--- Brief ---
Without the pictures, repeat the listing character for character.

--- Data in this exercise ---
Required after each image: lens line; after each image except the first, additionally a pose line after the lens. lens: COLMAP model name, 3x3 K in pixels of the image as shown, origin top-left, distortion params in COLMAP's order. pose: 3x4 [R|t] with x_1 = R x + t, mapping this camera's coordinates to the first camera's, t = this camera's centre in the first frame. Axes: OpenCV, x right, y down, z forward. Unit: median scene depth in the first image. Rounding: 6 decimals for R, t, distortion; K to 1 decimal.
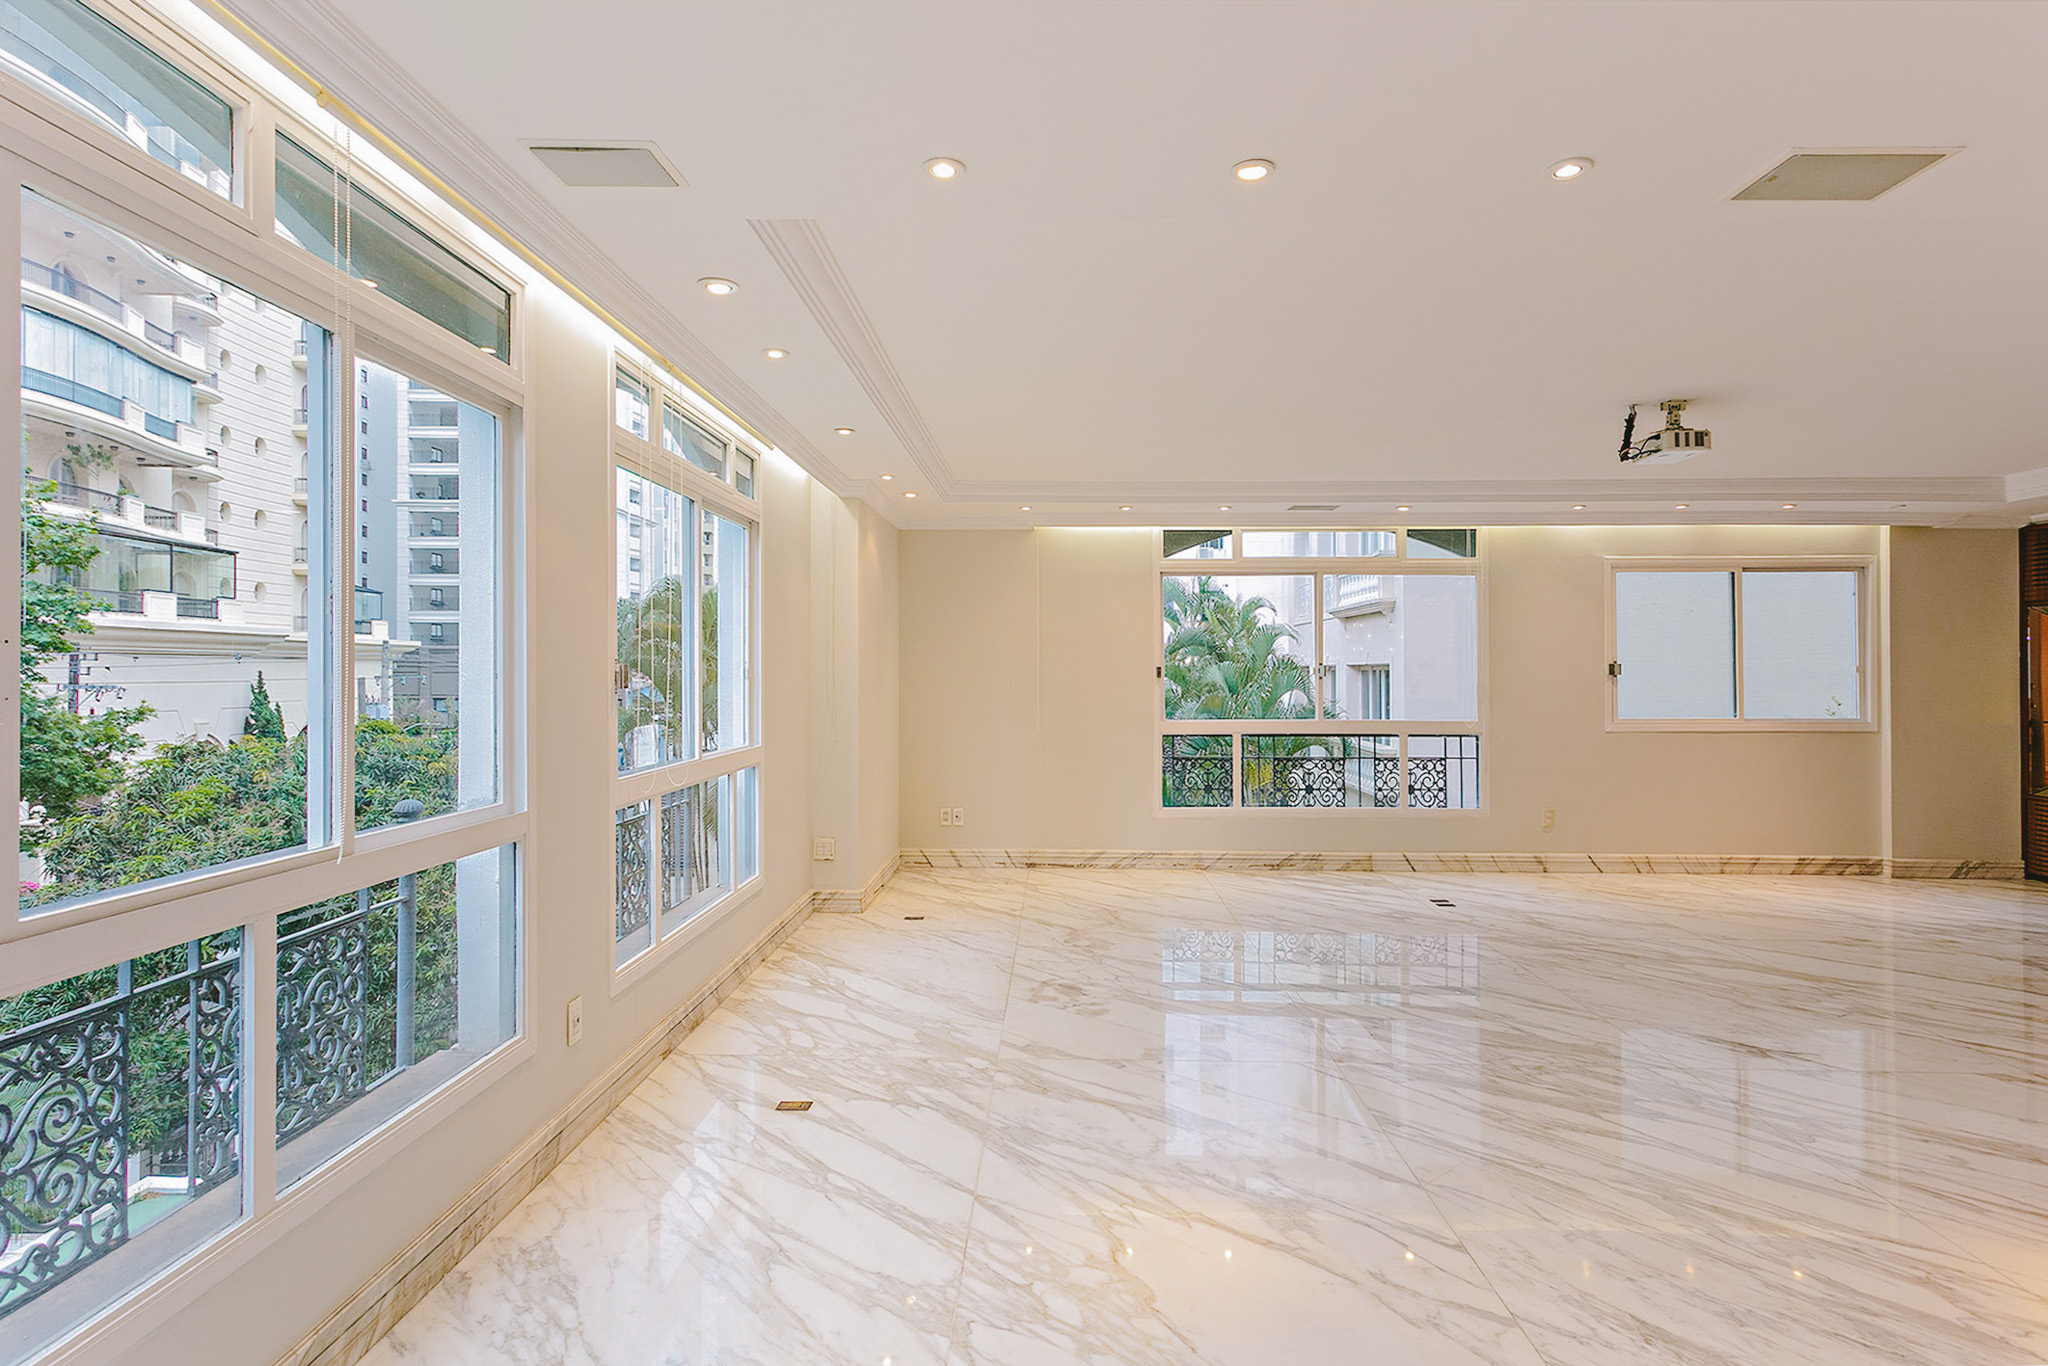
lens RADIAL K [[1029.8, 0, 1096.1], [0, 1029.8, 662.7], [0, 0, 1]] dist [0.014293, 0.000334]
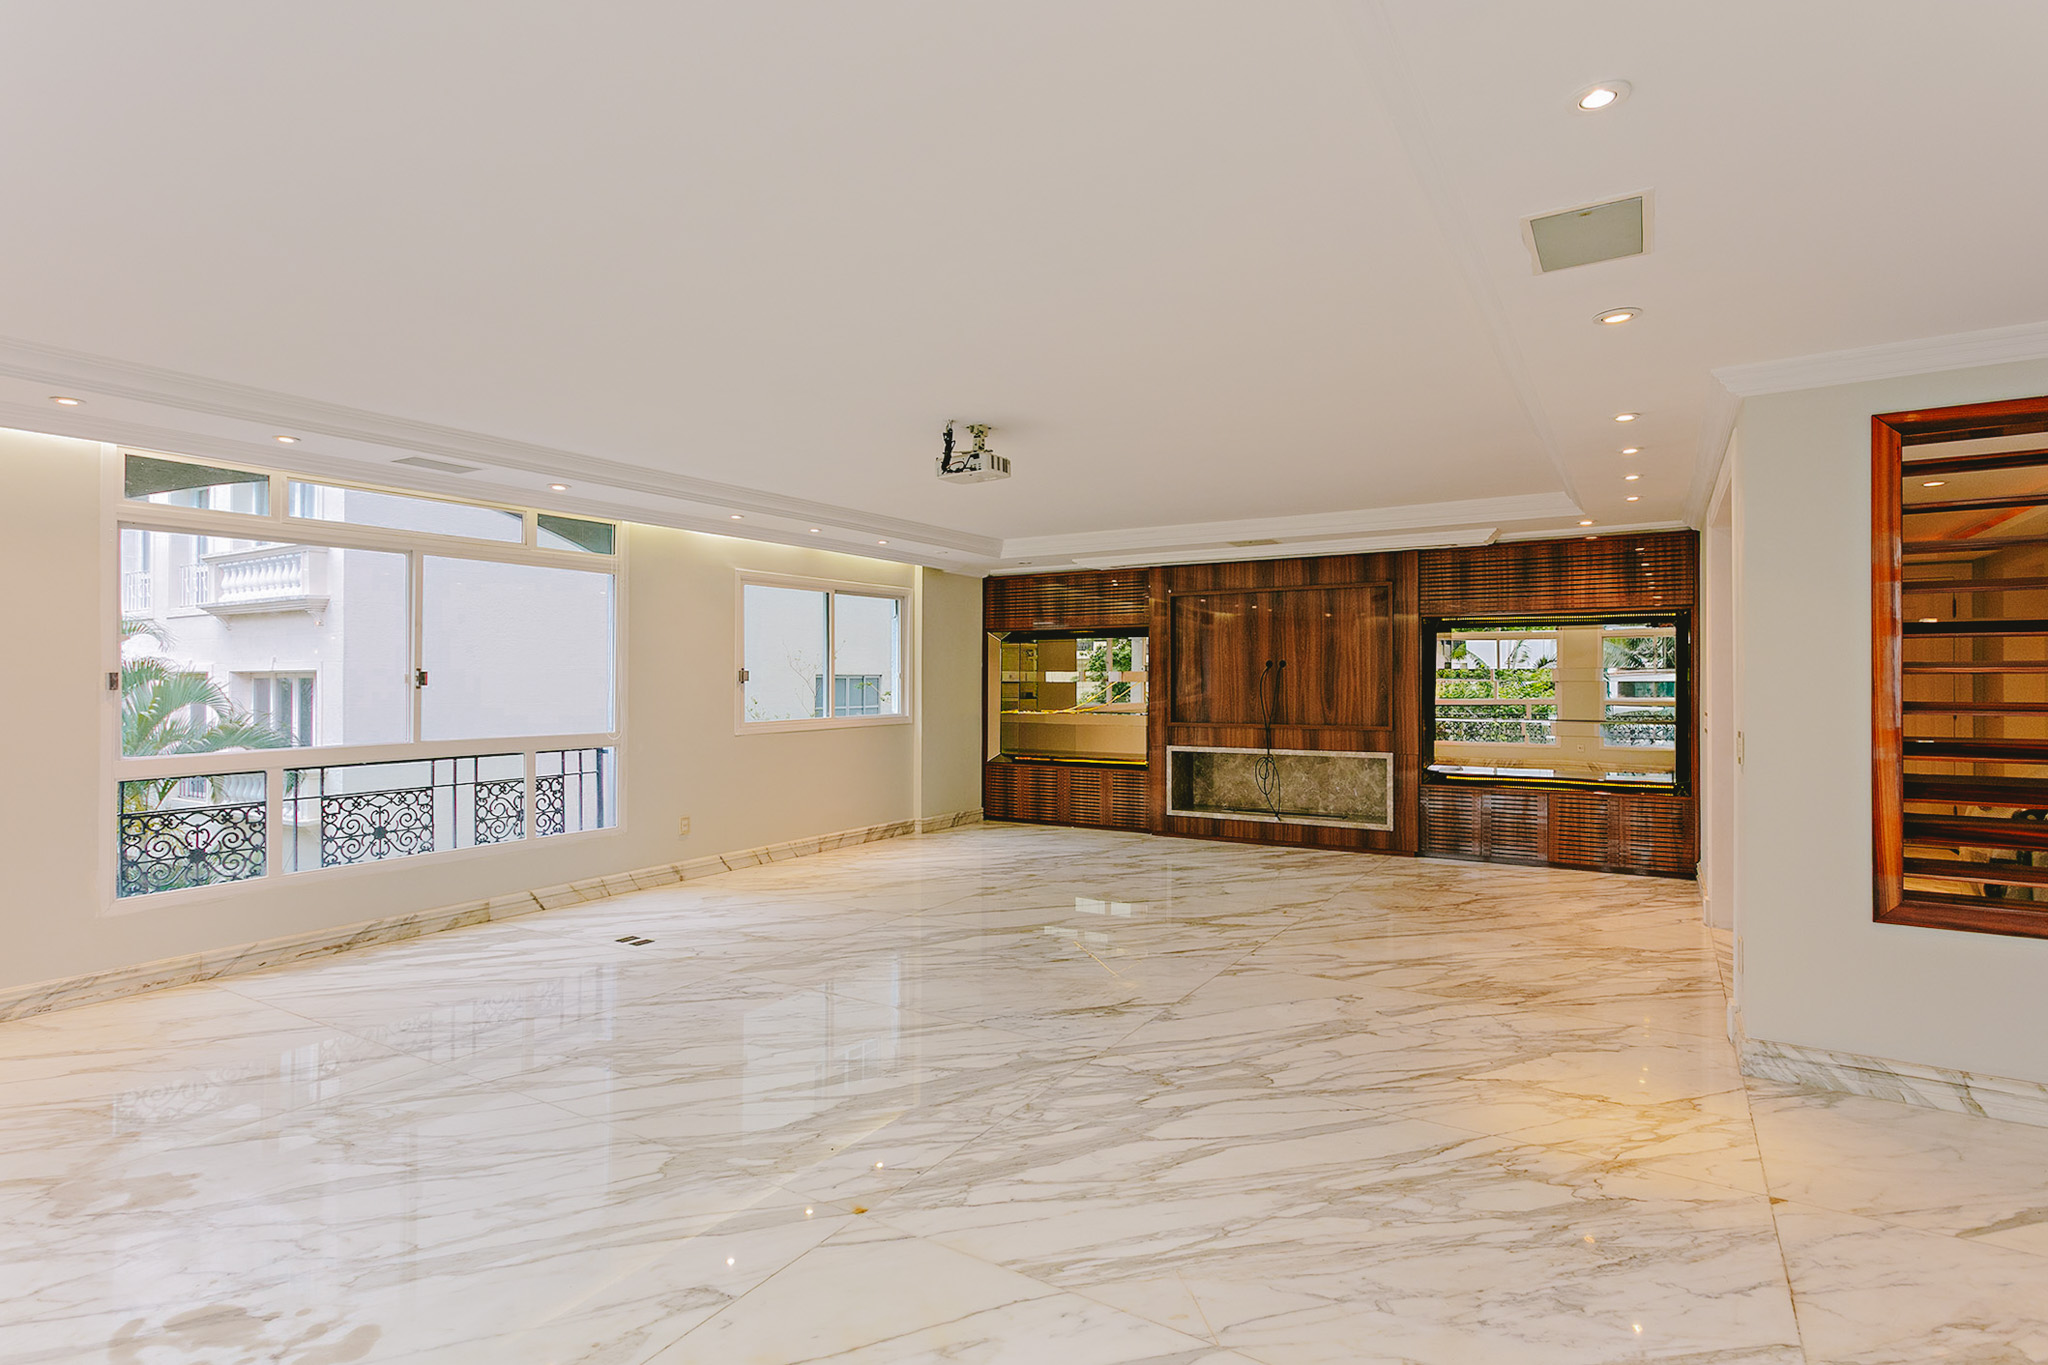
lens RADIAL K [[900.1, 0, 1119.8], [0, 900.1, 661.5], [0, 0, 1]] dist [0.004705, 0.001137]
pose [[0.527614, 0.012534, 0.849392, -0.077779], [-0.003527, 0.999915, -0.012565, 0.002107], [-0.849477, 0.003634, 0.527613, 0.184759]]
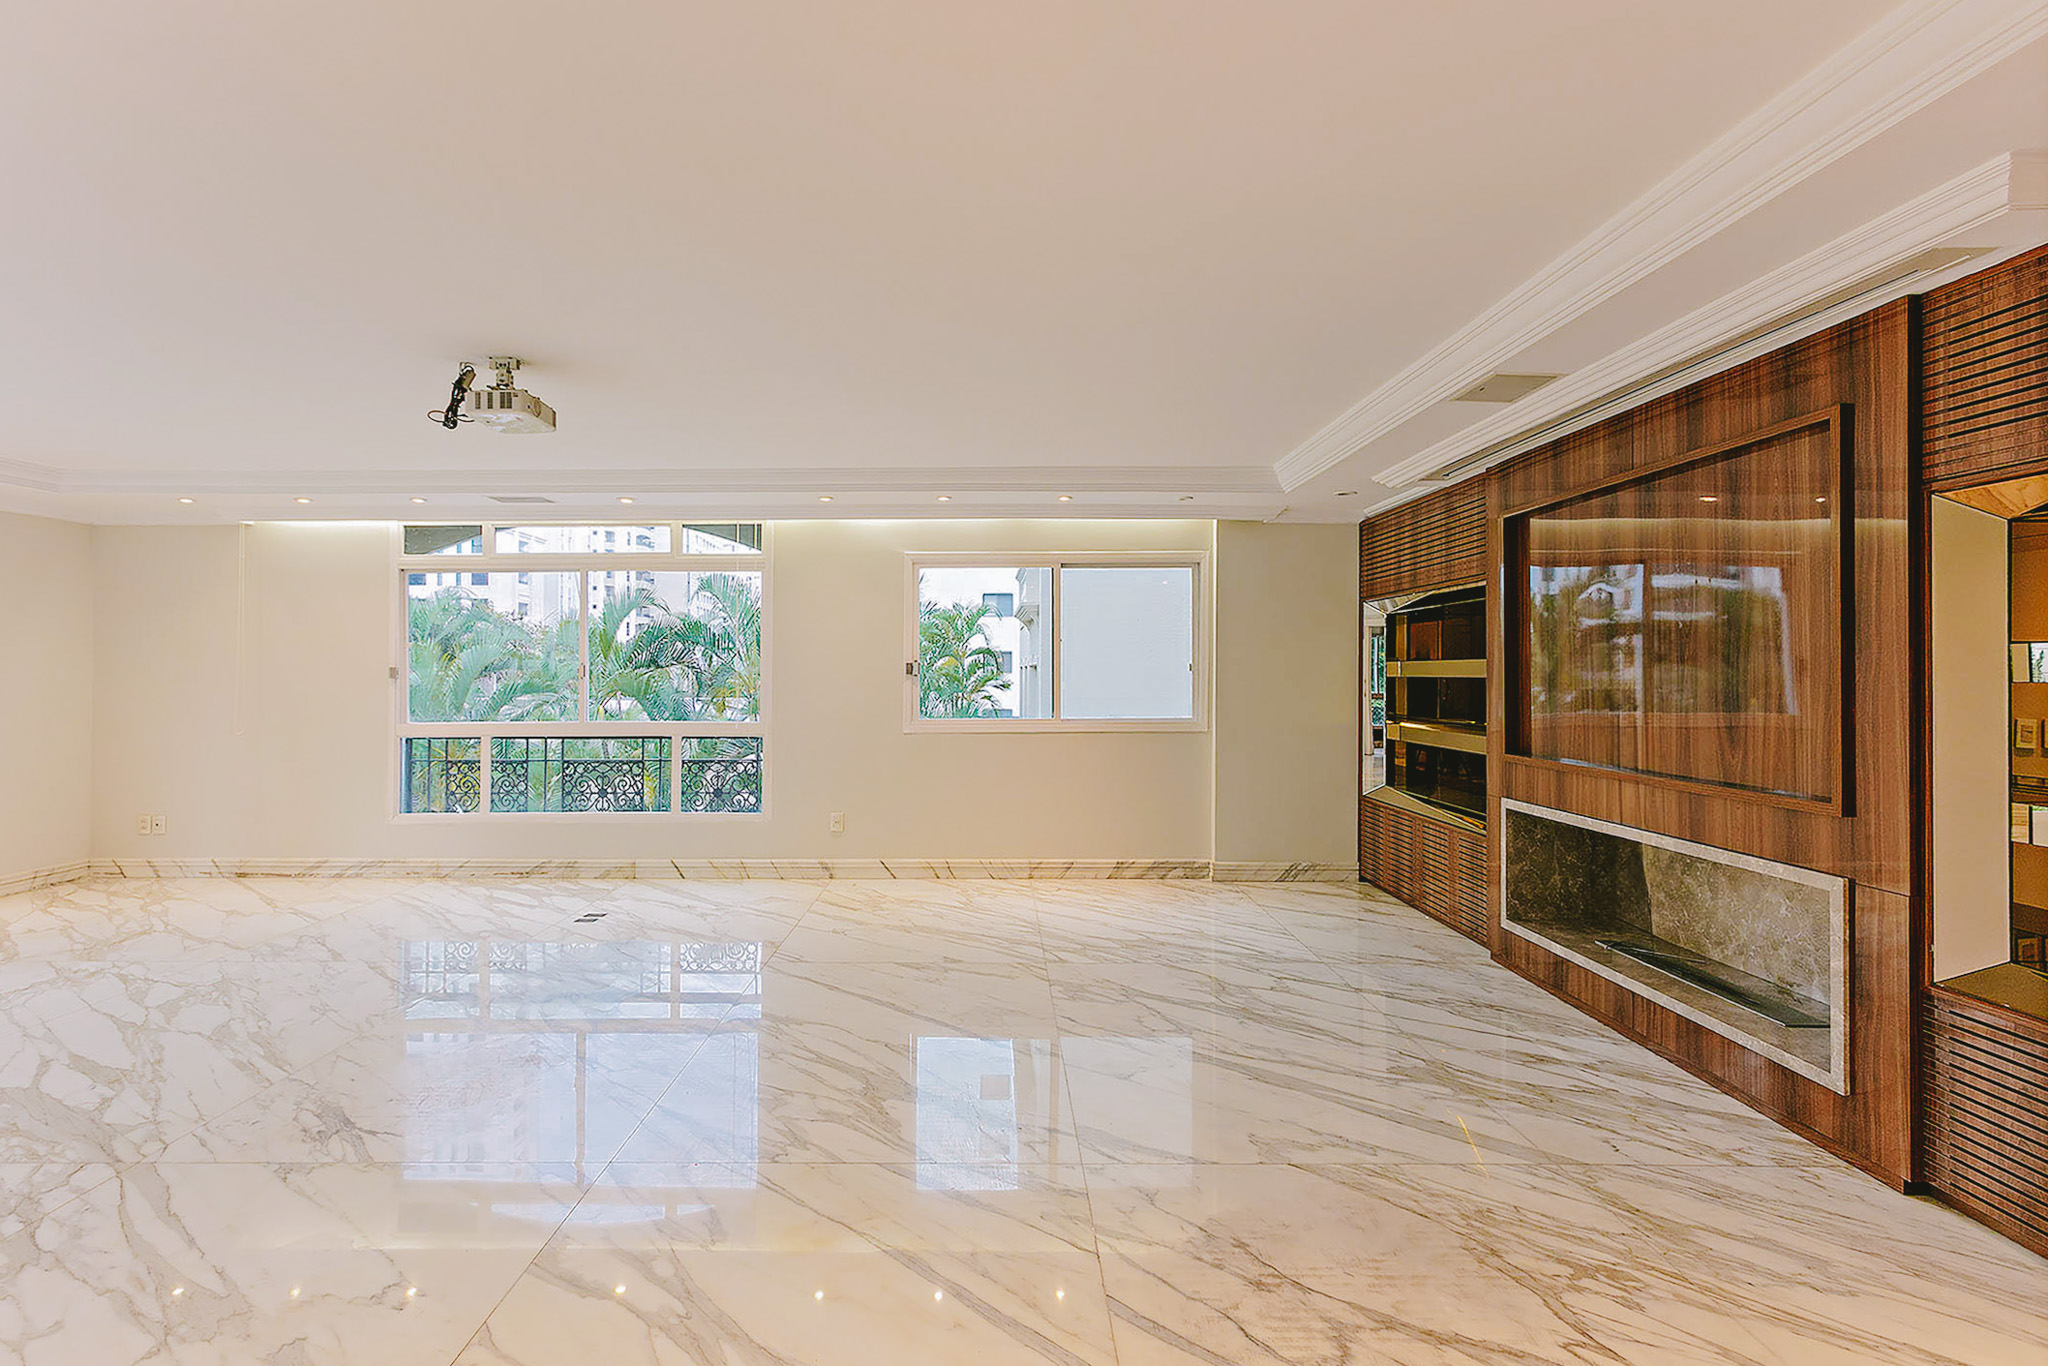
lens RADIAL K [[1018.9, 0, 1038.4], [0, 1018.9, 663.9], [0, 0, 1]] dist [0.003410, 0.001323]
pose [[0.999993, -0.003670, -0.001089, 0.619264], [0.003670, 0.999993, 0.000192, 0.002323], [0.001088, -0.000196, 0.999999, 0.045209]]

--- Result of this task ---
Required after each image: lens line; after each image except the first, additionally a pose line after the lens. lens: COLMAP model name, 3x3 K in pixels of the image as shown, origin top-left, distortion params in COLMAP's order. pose: 3x4 [R|t] with x_1 = R x + t, mapping this camera's coordinates to the first camera's, t = this camera's centre in the first frame. Axes: OpenCV, x right, y down, z forward. Unit: median scene depth in the first image. Rounding: 6 decimals for R, t, distortion; K to 1 decimal.
lens RADIAL K [[1029.8, 0, 1096.1], [0, 1029.8, 662.7], [0, 0, 1]] dist [0.014293, 0.000334]
lens RADIAL K [[900.1, 0, 1119.8], [0, 900.1, 661.5], [0, 0, 1]] dist [0.004705, 0.001137]
pose [[0.527614, 0.012534, 0.849392, -0.077779], [-0.003527, 0.999915, -0.012565, 0.002107], [-0.849477, 0.003634, 0.527613, 0.184759]]
lens RADIAL K [[1018.9, 0, 1038.4], [0, 1018.9, 663.9], [0, 0, 1]] dist [0.003410, 0.001323]
pose [[0.999993, -0.003670, -0.001089, 0.619264], [0.003670, 0.999993, 0.000192, 0.002323], [0.001088, -0.000196, 0.999999, 0.045209]]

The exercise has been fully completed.